● **Kutipan Teks**:
Berawal dari PKPU, Berujung ke Pengadilan
Berita

Berawal dari PKPU, Berujung ke Pengadilan

Jumlah kompensasi atas rilis BPKB jadi masalah utama.

Aji Prasetyo
Bacaan 2 Menit
Gedung PN Jakpus. Foto: RES
Gedung PN Jakpus. Foto: RES

Belum lama ini, PT Kembang Delapan Delapan Multifinance (KMF) menggugat Bank Mandiri, Bank Syariah Mandiri, BCA Syariah dan BRI Syariah yang tak lain adalah krediturnya ke Pengadilan Negeri (PN) Jakarta Pusat. Alasannya, selaku kreditur, keempat bank tersebut tidak menjalankan putusan PKPU (Penundaan Kewajiban Pembayaran Utang) yang telah ditetapkan sebelumnya oleh Pengadilan Niaga pada PN Jakarta Pusat.

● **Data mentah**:
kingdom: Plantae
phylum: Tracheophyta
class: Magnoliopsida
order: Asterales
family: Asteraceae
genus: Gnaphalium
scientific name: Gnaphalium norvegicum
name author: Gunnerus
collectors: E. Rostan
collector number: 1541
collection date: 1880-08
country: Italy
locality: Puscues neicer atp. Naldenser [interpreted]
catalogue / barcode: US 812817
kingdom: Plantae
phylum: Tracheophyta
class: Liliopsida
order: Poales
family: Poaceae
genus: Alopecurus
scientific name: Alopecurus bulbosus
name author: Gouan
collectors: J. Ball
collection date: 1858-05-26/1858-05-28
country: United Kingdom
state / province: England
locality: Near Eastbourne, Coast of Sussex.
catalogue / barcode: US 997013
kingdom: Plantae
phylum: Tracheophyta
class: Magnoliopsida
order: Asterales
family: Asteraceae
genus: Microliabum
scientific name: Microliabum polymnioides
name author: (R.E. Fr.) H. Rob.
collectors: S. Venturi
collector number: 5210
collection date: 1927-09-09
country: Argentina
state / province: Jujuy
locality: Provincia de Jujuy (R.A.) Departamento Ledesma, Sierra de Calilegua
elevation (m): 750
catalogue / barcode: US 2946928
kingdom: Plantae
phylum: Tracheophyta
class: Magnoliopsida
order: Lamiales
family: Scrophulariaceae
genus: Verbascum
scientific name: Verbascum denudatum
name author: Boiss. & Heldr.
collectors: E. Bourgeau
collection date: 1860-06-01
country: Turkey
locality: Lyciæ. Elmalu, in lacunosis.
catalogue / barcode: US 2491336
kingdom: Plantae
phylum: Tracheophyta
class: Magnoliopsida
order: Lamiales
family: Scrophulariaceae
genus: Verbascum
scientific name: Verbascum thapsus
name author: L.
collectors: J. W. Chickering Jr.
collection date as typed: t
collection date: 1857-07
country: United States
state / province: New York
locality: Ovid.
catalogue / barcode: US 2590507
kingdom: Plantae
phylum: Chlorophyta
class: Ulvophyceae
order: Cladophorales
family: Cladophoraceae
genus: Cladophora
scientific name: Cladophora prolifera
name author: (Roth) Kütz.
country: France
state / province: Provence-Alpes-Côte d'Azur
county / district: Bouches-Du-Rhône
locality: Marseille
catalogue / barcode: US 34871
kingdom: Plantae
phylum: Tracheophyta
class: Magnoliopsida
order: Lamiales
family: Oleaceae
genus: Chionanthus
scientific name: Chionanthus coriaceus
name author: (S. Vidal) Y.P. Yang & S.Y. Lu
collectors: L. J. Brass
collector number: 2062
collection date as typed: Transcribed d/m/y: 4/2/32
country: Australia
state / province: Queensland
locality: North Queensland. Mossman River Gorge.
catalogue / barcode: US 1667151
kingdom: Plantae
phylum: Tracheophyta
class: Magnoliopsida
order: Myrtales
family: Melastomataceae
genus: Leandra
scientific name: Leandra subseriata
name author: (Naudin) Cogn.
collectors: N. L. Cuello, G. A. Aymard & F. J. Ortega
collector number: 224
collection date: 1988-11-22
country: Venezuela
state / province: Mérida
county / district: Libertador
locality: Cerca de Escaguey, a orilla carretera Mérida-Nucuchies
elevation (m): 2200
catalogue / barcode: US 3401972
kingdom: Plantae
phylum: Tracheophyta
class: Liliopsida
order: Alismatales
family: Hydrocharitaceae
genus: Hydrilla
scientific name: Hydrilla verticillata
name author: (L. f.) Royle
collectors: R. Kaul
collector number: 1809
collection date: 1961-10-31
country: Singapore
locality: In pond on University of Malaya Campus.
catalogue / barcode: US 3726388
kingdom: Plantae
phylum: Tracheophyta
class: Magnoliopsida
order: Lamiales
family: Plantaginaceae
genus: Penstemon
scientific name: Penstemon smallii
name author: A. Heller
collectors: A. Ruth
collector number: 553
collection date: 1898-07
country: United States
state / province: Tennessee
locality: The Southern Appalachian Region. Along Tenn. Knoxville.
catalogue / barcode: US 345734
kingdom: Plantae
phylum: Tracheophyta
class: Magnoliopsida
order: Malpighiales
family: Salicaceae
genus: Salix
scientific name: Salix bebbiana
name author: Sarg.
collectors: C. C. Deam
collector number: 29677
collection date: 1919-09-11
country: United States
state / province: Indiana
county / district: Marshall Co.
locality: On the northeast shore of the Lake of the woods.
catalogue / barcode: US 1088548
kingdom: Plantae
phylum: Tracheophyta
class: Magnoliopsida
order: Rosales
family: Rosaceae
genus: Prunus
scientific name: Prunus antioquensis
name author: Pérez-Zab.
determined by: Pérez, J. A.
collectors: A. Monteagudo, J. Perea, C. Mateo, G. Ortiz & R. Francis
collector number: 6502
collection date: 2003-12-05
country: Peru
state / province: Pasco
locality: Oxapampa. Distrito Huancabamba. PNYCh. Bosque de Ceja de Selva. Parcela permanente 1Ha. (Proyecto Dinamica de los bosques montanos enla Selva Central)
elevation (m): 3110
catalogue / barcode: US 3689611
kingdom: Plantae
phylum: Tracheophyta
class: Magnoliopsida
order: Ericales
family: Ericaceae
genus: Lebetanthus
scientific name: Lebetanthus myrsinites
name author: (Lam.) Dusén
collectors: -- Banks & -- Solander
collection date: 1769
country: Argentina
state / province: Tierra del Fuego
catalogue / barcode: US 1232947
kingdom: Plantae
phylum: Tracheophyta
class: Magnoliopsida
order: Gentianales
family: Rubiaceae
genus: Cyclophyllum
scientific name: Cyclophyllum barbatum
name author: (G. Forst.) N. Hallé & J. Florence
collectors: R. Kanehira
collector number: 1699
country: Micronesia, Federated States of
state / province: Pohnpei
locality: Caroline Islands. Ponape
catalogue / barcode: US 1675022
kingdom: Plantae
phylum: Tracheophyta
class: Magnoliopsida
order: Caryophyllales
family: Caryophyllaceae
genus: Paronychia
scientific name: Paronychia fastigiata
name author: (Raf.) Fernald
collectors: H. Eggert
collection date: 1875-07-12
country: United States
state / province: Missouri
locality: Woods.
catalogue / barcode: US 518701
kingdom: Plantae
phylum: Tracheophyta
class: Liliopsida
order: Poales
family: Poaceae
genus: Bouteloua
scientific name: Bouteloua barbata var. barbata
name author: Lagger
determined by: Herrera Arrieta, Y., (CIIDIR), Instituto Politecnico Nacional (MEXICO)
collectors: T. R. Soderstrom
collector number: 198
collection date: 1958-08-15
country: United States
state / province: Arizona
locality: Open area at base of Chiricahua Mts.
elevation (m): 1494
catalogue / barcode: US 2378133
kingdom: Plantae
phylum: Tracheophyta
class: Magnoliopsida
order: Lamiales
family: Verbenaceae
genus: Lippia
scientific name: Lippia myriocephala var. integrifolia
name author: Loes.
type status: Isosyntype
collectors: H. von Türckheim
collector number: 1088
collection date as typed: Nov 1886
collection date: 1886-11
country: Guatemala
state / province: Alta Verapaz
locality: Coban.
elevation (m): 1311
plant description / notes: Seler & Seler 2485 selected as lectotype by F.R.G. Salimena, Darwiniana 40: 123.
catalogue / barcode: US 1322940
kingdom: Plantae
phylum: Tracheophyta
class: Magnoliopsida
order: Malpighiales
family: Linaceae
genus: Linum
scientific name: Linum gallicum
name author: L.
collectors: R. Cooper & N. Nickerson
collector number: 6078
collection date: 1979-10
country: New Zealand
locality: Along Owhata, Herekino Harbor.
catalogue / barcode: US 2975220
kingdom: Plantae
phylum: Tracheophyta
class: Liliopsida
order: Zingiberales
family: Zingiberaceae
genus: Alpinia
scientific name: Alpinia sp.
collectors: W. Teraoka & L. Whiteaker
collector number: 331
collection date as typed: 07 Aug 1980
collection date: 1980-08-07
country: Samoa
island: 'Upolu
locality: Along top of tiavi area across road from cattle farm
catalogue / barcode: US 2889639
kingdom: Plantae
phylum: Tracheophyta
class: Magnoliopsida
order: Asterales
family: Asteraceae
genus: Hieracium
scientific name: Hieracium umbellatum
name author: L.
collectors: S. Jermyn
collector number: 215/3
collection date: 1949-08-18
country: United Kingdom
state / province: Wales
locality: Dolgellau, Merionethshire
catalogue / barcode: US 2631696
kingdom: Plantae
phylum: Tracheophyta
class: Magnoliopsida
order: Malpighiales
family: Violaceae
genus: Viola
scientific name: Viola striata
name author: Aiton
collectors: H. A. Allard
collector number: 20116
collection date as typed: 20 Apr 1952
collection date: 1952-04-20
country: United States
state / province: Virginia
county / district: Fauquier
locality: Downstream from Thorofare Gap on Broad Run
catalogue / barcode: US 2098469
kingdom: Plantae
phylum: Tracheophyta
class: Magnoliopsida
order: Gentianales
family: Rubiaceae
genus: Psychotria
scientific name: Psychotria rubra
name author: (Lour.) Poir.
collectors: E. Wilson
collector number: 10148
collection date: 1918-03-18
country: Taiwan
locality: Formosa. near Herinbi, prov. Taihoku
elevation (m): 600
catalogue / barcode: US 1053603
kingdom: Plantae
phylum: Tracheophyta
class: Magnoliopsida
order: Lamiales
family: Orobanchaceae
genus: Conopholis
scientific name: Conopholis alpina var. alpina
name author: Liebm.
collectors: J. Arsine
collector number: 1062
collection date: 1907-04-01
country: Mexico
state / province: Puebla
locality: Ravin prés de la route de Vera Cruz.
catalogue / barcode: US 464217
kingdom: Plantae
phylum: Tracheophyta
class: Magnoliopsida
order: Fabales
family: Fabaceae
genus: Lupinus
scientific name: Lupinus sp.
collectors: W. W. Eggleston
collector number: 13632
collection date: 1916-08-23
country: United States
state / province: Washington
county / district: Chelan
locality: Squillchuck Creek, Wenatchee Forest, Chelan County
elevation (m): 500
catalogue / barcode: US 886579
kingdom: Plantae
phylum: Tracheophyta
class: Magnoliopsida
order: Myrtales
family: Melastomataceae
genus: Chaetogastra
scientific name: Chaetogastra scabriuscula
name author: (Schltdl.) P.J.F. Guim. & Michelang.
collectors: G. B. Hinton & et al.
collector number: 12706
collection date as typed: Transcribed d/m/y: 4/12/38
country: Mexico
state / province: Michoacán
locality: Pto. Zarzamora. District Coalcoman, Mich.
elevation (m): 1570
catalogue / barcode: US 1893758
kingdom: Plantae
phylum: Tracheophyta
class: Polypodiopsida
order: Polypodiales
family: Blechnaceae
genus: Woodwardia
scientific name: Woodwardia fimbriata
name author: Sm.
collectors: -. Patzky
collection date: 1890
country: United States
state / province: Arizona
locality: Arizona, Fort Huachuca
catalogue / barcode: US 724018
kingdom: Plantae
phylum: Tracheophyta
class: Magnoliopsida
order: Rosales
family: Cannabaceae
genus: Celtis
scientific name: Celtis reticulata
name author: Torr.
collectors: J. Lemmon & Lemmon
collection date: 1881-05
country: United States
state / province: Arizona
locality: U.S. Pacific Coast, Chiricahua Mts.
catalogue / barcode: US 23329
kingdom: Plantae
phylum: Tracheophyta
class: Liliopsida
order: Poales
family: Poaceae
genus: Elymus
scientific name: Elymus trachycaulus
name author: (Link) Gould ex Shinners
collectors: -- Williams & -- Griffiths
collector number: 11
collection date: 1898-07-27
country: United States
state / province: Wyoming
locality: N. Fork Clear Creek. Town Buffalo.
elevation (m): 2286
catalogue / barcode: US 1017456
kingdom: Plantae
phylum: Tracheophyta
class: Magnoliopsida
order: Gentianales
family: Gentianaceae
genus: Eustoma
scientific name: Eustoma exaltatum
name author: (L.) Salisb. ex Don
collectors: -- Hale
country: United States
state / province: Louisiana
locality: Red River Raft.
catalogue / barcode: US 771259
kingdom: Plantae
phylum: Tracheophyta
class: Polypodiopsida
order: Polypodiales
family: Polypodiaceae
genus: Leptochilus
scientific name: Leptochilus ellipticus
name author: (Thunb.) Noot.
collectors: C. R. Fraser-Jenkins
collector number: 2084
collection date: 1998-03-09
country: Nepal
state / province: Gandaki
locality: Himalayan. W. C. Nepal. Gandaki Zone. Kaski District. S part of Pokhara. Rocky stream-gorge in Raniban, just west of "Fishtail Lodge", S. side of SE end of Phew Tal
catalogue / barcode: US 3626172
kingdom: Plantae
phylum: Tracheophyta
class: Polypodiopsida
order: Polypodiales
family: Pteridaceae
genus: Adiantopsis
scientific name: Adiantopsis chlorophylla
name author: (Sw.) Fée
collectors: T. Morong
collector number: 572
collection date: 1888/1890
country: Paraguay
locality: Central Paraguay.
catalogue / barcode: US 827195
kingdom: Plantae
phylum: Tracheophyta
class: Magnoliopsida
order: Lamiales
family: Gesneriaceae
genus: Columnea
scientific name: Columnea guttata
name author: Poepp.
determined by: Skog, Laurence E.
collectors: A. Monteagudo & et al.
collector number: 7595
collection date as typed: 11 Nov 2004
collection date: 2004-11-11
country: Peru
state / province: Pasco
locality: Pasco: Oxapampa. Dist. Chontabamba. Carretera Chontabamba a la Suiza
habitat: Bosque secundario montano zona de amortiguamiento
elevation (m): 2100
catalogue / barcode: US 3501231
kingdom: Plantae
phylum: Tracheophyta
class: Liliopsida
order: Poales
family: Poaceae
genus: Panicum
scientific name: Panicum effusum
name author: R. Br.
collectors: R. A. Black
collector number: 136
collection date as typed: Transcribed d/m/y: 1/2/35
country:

● **Tujuan 1**:
Dalam berita tentang gugatan PT Kembang Delapan Delapan Multifinance, bank mana saja yang digugat ke Pengadilan Negeri Jakarta Pusat?
● **Tujuan 2**:
Tolong tuliskan lanjutan berita tentang gugatan KMF terhadap para krediturnya, mulai setelah kalimat terakhirnya.

● **Hasil 1**:
Bank Mandiri, Bank Syariah Mandiri, BCA Syariah, dan BRI Syariah.

● **Hasil 2**:
 

Kuasa hukum Penggugat Verry Sitorus mengatakan dalam proses PKPU ketika itu, PT Kembang Delapan Delapan Multifinance selaku debitor mengajukan proposal perdamaian kepada para kreditor baik separatis ataupun konkuren. Hasilnya, mayoritas kreditur menerima putusan ini melalui jalur voting. "Keempat bank pada waktu voting, ikut voting. Yaitu BRI Syariah, BCA Syariah, Mandiri, Mandiri Syariah," kata Verry saat ditemui Hukumonline di kantornya.

 

Menurut Verry, salah satu isi dari proposal tersebut adalah debitur menerima BPKB yang dipegang pihak bank dengan jaminan sebesar Rp1 juta untuk tiap BPKB. Jumlah BPKB di masing-masing kreditur berbeda, untuk BRI Syariah misalnya, memegang 1.697 BPKB dan BCA Syariah sekitar 666 BPKB.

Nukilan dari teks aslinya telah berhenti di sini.